CD31-positive microvessel density within adenomas of Lynch Syndrome patients is similar compared to adenomas of non-Lynch patients.
Vleugels JLA., van Neerven SM., van Leerdam ME., Wanders LK., de Wit M., Carvalho B., Delis-van Diemen PM., Kallenberg FGJ., Vermeulen L., Beliën JA., East JE., Meijer GA., Dekker E.

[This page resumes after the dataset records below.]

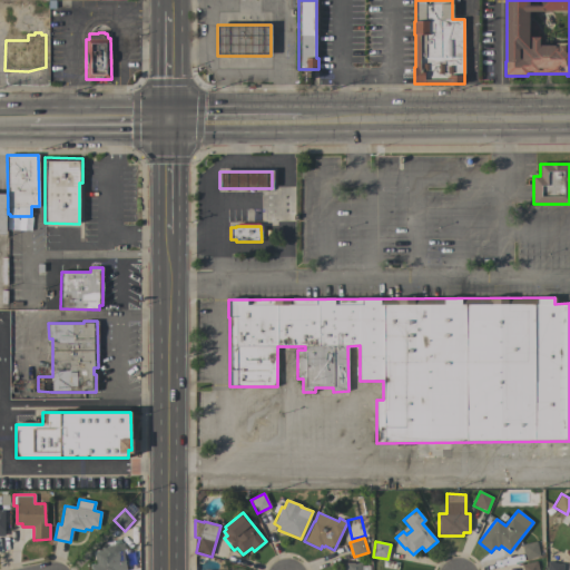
[(536,541),(540,556),(524,559),(521,544),(536,541)]
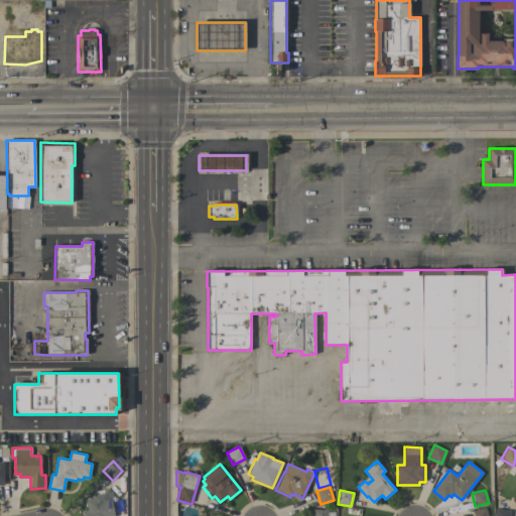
[(83,515),(82,511),(87,510),(84,500),(93,498),(92,496),(106,493),(108,500),(111,499),(114,515),(83,515)]
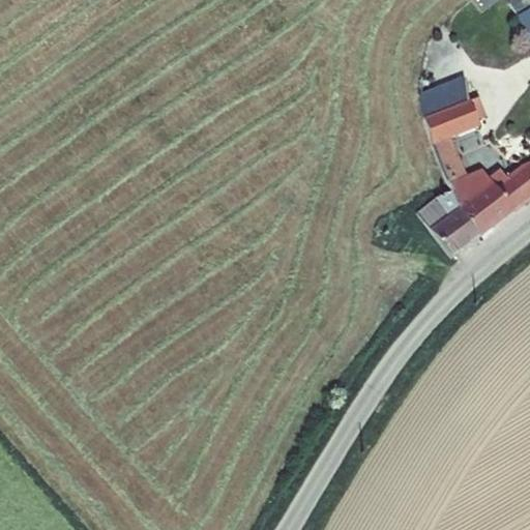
[(529,0),(511,0),(508,2),(517,17),(529,9),(529,0)]
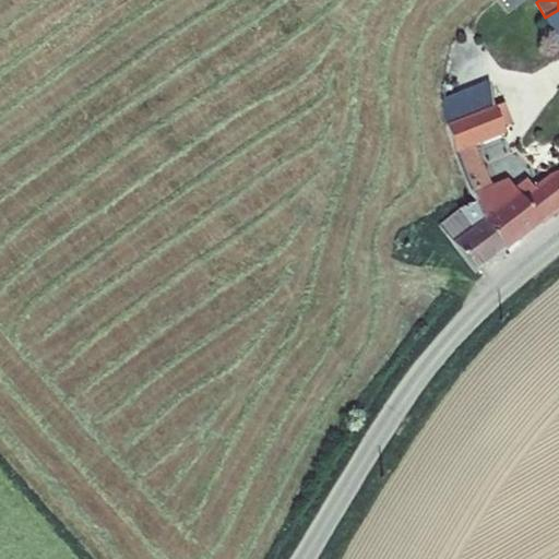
[(545,19),(558,44),(558,10),(545,18),(545,19)]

Background and study aims Microsatellite instability accelerates colorectal cancer development in patients with Lynch syndrome (LS). Previous research showed that virtual chromoendoscopy increases detection of adenomas during colonoscopy surveillance of patients with LS. Because previous research revealed that Lynch patients have an increased vascular network in the oral mucosa, we hypothesized that increased vascularization of LS-associated adenomas is the cause of better detection with virtual chromoendoscopy. Patients and methods In this pilot study, patients with LS having a proven germline mutation were selected from two tertiary referral hospitals and non-LS patients from an outpatient colonoscopy center. Adenomas from patients with LS were exactly matched in size and histology with adenomas from non-LS patients. Initial adenoma diagnosis was confirmed by a specialist pathologist. All adenomas were stained with CD31 and adenomatous tissue was annotated by the specialist pathologist. Image analysis of CD31-positive microvessel density was conducted using FIJI software. Results Colonoscopy of 63 patients with LS and 24 non-LS patients provided 40 adenomas that could be exactly matched in size and histology. In image-analysis, the CD31-positive microvessel density (2.49 % vs. 2.47 %, P = 0.96), the average size of CD31-positive structures (514 μm 2 vs. 523 μm 2 , P = 0.26) nor the amount of vascular structures per mm 2 (183 vs. 176, P = 0.50) differed between adenomas of LS patients and non-Lynch patients. Conclusion The outcomes of this pilot case-control study did not provide further insights into the mechanism of increased adenoma detection in LS patients using virtual chromoendoscopy techniques.